JesterJ 1.0 Beta2 Released

October 16, 2018| zmancy| in category Uncategorized No comments yet

Several new features are now available in JesterJ, which is slowly but surely moving towards full 1.0. My recent preparation for my talk at Activate 2018 has inspired me to fix a few things and make these improvements available in a release

New Features in 1.0 Beta 2

Plan Visualization

This is the key feature that really drove the production of the Beta 2 release. I added this so I could more easily show what is going on in JesterJ for my talk, and I’ve found it’s tremendously helpful and gratifying to be able to see the connections/layout of a JesterJ ingestion DAG. I just had to share it! Here’s an example from my talk:

Blue ovals represent Implementations of Scanner.java producing data and arrows indicate document flow. This image nicely demonstrates the DAG (Directed Acyclic Graph) feature. Three data sources feed four flows into three terminal steps that are all putting data into solr. The bottom right oval is a step configured with a SendToSolrCloudProcessor.java instance that adds user click through data to a TRA (Time Routed Alias). The middle oval is sending to a standard solr collection (non-time series) and the bottom left is invoking a streaming expression update() to build up partial calculations for an NPMR (non parametric multiplicative regression) model in solr. The second and third from the bottom on the right are examples of custom implementations of Processor.java that I hope to detail in a future post.

Other Enhancements

Java Config Jar command line Parameter – When considering the use of Java Config initially I was unsure I would keep it long term so I added a Java property to identify the jar file containing the config, but since this has turned out to be convenient and is the supported mode of operation, I’ve added a (required) positional command line parameter for it. I also intend to further simplify the command line before 1.0 final
Defaults for some methods in Scanner.java – Another user-friendliness enhancement. The initial implmentation of Scanner.java was very forward looking. Two methods have been repeatedly implemented with no-op’s and so the default keyword has been used to make these no-op implementations the standard unless overridden
RouteByStepName warns if documents are dropped. This router was dropping documents silently, which could be useful at times, but in coordination with the Router/Scanner bug (see below) lead me into a very long debugging session. I decided it’s better to warn about dropped documents.

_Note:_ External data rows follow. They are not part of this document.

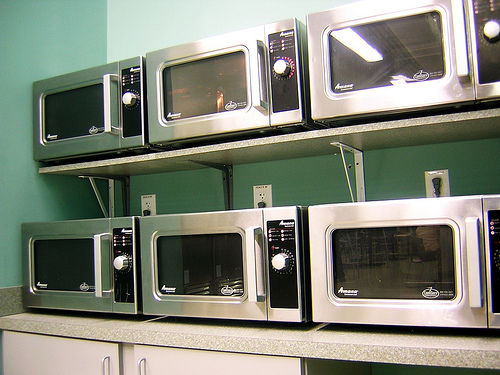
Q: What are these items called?
A: Microwaves.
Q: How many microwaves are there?
A: Six.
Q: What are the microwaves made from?
A: Metal.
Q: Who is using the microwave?
A: No one.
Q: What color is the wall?
A: Green.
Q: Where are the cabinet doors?
A: Under the microwaves.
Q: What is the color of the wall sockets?
A: White.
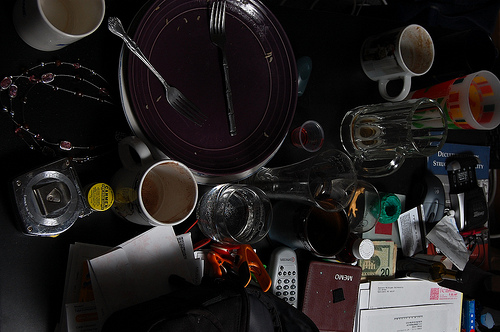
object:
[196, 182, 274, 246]
glass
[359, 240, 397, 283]
dollar bill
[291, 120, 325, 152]
shot glass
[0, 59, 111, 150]
jewelry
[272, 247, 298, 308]
control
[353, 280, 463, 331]
mail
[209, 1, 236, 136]
fork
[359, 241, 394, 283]
$20 bill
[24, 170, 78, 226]
tape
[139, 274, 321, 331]
bag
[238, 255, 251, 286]
zip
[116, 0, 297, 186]
plate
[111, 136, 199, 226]
cup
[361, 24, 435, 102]
cup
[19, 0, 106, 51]
cup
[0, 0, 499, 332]
table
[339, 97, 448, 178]
glass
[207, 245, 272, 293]
clips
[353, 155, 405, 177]
handle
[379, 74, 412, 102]
handle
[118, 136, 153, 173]
handle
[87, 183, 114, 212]
carmex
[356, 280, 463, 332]
printed papers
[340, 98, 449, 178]
dishes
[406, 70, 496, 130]
cup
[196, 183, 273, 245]
cup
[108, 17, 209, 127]
fork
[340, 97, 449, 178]
beer mug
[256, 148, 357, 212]
glass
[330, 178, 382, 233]
glass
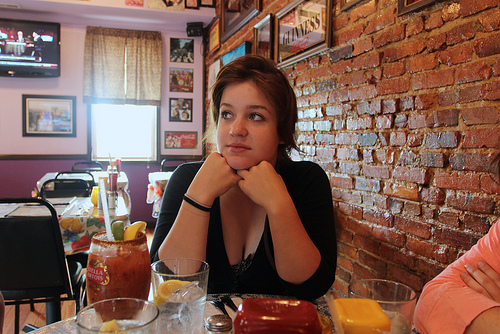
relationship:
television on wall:
[0, 17, 62, 79] [0, 1, 217, 226]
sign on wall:
[268, 1, 333, 69] [204, 1, 498, 308]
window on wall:
[87, 29, 163, 162] [0, 1, 217, 226]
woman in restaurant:
[148, 56, 336, 301] [0, 1, 499, 333]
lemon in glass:
[157, 278, 189, 300] [148, 256, 211, 334]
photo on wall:
[21, 93, 78, 138] [0, 1, 217, 226]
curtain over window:
[84, 26, 164, 106] [87, 29, 163, 162]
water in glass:
[154, 294, 206, 333] [148, 256, 211, 334]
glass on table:
[87, 226, 152, 325] [22, 292, 420, 333]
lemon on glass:
[126, 220, 147, 243] [87, 226, 152, 325]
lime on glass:
[111, 221, 124, 241] [87, 226, 152, 325]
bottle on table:
[236, 293, 322, 333] [22, 292, 420, 333]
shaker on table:
[206, 315, 232, 334] [22, 292, 420, 333]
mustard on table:
[331, 297, 390, 333] [22, 292, 420, 333]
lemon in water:
[157, 278, 189, 300] [154, 294, 206, 333]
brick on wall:
[409, 68, 455, 91] [204, 1, 498, 308]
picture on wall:
[171, 37, 196, 63] [0, 1, 217, 226]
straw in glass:
[98, 178, 114, 241] [87, 226, 152, 325]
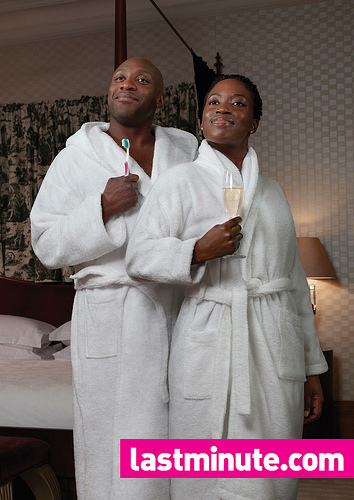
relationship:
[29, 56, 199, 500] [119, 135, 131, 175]
man holding toothbrush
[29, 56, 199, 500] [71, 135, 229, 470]
man wearing bathrobe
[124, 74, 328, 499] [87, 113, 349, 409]
woman wearing bathrobe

Bug Fix: IP Adress changes

One of the more irritating bugs I ran into cropped up in a prior presentation where I had intended to show JesterJ working in real time. I had everything all set, verified it multiple times, shut my laptop and went to the Meetup. When it came to my part of the Meet Up, I went to start JesterJ, only to get a stack trace.

I can hardly blame my audience if they were unimpressed 🙁

The underlying problem lies in that the embedded Cassandra within JesterJ writes down the ip address in a config file (~/.jj/cassandra/cassandra.yml) and moving the laptop causes this to change, so Cassandra fails to bind the old address and JesterJ won’t start. This is mostly not a problem for production instances where ip addresses shouldn’t change frequently, but if things do need to be moved, this would become a major irritation. I can also see someone excited to use JesterJ taking their laptop to a meeting to show their team/boss and the switch from docking station to wireless changes their IP… boom!

Other Bug Fixes

Routers on Scanners work again. Some time ago a bug crept in that caused the router added to a scanner to never be built from it’s builder. The system was defaulting to RouteByStepName which was silently dropping documents.
Log4J incremented to 2.6.1 – This is to avoid LOG4J2-1409 but to minimize changes in project dependencies (and associated licensing documentation work) this was a minimal upgrade rather than a move to the latest/greatest.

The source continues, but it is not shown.